Saturday, April 11, 2009

Andy in the Real World

It's been a long long time since I last posted.

I've realized that my probation is over and my performance review is due.
Not that I'm nervous, but I find myself amazed at how much older I feel than I started out six months ago.

Six months with the agency, six months with a client that has demanded more of me than I've ever thought I could give. Six months, in a city that's sometimes beautiful and sometimes exhausting. Six months in the real world.

I know that there are countless blogs out there for professionals of every industry. Men and women sharing their knowledge and experience through their everyday work. I strive to have a blog of my own experience but realized that it's still a dumpster of my emotions that the victories and defeats I've gone through at work.

Sometimes I feel blessed and fueled for the drive I have to keep going. Yet other times I feel tired having my passion and creativity bounced off the walls endlessly without every going anywhere.

Perhaps this is my tuition. Life seems to be a school that's never "out" and everyone must keep paying their dues to learn what it has to offer.

I realized, you really can't keep your foot on the gas all the time. You can try, but you're just going to get burnt out. So I've learned to pick my battles. Learn to conceive and learn to have a short memory. Whether you win or lose in the office, tomorrow you're going back there and do it all over again.

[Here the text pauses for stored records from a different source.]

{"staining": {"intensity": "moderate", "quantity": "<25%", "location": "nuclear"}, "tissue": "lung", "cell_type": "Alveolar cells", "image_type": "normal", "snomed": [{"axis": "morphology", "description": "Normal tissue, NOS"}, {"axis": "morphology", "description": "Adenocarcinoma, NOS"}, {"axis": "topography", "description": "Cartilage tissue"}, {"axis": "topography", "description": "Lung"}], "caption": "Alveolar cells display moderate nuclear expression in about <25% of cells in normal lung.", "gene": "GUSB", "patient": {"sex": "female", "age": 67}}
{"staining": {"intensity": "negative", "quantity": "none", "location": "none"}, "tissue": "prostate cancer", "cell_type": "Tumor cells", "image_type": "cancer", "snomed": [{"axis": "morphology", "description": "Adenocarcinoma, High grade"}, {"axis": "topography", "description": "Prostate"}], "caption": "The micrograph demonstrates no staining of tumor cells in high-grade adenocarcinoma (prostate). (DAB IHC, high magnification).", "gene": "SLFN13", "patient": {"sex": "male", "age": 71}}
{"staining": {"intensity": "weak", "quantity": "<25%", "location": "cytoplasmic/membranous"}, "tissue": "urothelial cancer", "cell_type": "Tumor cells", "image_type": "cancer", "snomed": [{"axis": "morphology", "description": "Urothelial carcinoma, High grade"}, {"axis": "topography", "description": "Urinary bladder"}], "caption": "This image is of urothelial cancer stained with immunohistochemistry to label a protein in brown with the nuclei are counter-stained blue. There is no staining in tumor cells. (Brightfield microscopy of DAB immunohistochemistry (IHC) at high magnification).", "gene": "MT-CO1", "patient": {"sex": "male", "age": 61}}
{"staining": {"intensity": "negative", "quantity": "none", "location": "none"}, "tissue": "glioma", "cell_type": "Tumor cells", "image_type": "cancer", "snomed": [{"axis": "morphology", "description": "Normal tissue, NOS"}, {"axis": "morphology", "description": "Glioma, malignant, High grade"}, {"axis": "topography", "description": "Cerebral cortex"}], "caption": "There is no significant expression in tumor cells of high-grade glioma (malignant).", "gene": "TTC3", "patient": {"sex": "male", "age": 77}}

China is bizarre. Sometimes in a beautifully optimistic way and sometimes twisted and disgusting. But I think as a journeyman, I've adapted quite well and I think I deserve a slight pat on the back for sticking in there when the going got tough and down right dirty.

When people ask me. "Why China?" I find myself speechless. I still have no answer, but I do have a gut feeling that it will do me good in the future. Moving half way around the world was no piece of cake but I'm glad and proud that I didn't quit during that first week when I left at 3 in the morning only to get back at the office at 10. I've been molded. Not completely, but I'm thankful for it because I hate to lose myself in the end.

I'm not out here saving the world. Not yet, anyway. But as tired as I get sometimes, I think I've still got the legs to chase the sun. Not too fast though, because I've found out that this is a long race.